━━━━━ Source information
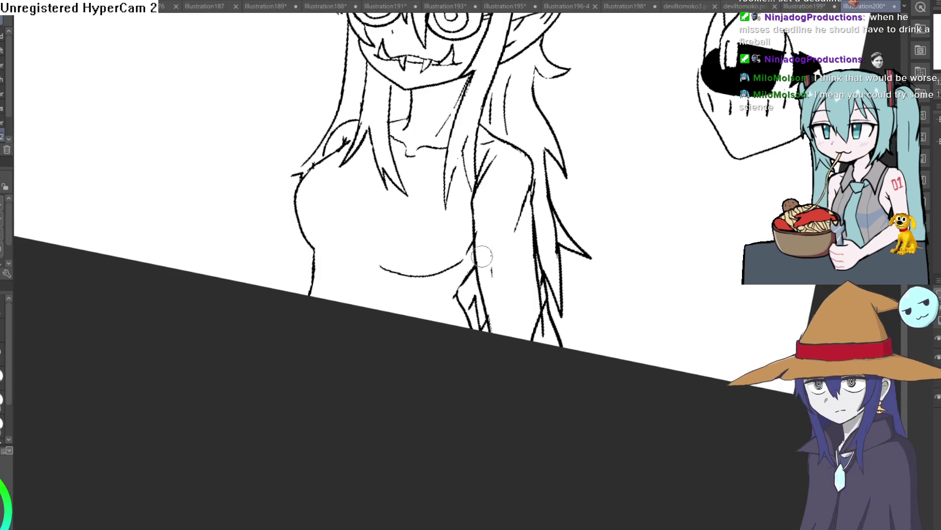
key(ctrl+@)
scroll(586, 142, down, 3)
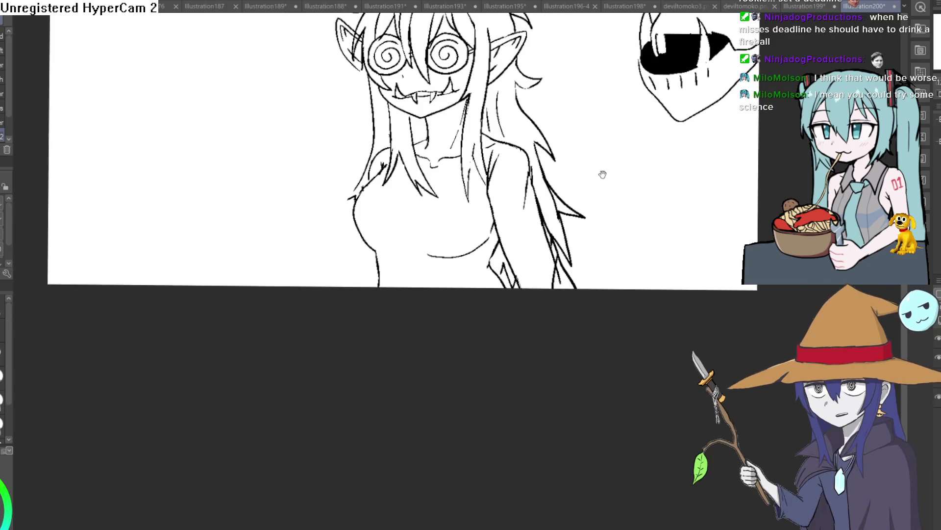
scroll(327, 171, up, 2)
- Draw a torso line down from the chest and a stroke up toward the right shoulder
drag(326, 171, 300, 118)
━━━━━━━━━━
### What to produce
Where does "scroll" occur in the data? Copy each line that has it.

### Result
scroll(586, 142, down, 3)
scroll(327, 171, up, 2)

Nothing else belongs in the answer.